Some crypts are still having some emersed leaves and most should grow a lot. I plan to add a branch or two with x-mas moss in the back.


----------



## illustrator

And this is crypt only. eh, ... with for contrast a singly _Hygrophyla_ branch straight in the middle (who said something about the rule-of-thirds?). There are just two species of crypts: _C. aponogetiifolia _and _C. affinis_, but a wide variety of the latter one. Before I had also _C. usteriana _in this aquarium, but this plant grew too big. There is only one fish species:_ Xenotoca _"San Marcos", which is not entirely plant/crypt-friendly.

Almost no technique: build in (factory - Juwel) filter with mainly perlon fibre. No heater, no CO2, local tapwater without additives. 2 TL tubes, which are wrapped in some black mesh to reduce the amount of light (would be too strong for some of the plants otherwise). The substrate is pure river sand from a local river. The only fertiliser is some pellets of dried cowdung (for the vegetable garden) which I occasionally stick in the sand when I feel that the plants develop deficiencies, and some fish-poo of course. Compared to what I described earlier in the separate topic this is even more down to earth, but with better growing plants.

> **Dataset excerpts**:
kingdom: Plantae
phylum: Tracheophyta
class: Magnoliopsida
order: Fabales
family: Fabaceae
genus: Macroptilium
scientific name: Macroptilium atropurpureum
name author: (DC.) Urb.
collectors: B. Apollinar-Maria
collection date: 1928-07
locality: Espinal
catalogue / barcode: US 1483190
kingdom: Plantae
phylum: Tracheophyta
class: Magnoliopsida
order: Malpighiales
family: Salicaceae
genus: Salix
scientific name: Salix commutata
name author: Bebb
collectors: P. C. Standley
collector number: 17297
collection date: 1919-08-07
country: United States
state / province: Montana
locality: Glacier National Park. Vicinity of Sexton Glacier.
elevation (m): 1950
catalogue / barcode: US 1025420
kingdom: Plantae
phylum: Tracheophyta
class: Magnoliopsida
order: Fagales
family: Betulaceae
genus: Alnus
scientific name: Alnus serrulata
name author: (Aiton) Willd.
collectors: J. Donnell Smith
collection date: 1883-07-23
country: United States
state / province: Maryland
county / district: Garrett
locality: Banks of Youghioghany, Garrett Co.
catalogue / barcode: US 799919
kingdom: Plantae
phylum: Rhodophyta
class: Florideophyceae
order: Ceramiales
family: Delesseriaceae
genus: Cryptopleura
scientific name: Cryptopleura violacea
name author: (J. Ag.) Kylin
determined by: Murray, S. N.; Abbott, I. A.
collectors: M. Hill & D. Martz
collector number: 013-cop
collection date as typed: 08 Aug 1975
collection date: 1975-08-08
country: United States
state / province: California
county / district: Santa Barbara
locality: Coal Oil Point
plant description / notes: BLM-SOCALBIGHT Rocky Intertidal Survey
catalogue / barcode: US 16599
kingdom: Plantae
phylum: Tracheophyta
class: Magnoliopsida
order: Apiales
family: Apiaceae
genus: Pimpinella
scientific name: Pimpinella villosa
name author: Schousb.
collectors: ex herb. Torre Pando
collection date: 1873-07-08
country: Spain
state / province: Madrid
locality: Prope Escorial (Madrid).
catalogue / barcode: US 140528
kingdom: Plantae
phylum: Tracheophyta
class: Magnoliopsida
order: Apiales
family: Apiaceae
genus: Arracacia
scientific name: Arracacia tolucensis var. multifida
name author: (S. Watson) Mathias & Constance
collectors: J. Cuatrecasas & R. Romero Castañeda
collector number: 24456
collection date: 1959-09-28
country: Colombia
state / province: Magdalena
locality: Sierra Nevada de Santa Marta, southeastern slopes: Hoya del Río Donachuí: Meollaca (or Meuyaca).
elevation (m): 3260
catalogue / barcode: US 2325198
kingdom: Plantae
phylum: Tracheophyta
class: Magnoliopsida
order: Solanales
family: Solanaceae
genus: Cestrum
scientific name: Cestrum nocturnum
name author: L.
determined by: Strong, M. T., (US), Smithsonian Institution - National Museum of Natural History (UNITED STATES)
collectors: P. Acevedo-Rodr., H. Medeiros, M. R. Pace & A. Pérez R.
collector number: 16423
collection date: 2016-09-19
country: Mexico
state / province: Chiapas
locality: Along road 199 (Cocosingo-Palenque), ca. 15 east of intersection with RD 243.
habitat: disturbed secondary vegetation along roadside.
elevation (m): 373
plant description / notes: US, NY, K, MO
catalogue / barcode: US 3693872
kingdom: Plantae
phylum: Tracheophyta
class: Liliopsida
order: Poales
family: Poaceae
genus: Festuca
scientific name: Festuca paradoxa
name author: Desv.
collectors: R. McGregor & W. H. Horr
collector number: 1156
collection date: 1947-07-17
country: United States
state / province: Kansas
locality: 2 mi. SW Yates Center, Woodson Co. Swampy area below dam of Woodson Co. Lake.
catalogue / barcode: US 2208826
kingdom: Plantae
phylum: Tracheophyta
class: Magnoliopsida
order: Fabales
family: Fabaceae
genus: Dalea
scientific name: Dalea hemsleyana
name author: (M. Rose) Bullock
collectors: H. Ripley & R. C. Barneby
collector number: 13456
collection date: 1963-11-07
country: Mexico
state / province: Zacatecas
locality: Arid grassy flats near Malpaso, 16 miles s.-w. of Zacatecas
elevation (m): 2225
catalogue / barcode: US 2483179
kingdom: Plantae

> **What the task asks**:
Reproduce the passage of the aquarium post starting at "And this is" and ending at "not entirely plant/crypt-friendly.".

> **The reply**:
And this is crypt only. eh, ... with for contrast a singly _Hygrophyla_ branch straight in the middle (who said something about the rule-of-thirds?). There are just two species of crypts: _C. aponogetiifolia _and _C. affinis_, but a wide variety of the latter one. Before I had also _C. usteriana _in this aquarium, but this plant grew too big. There is only one fish species:_ Xenotoca _"San Marcos", which is not entirely plant/crypt-friendly.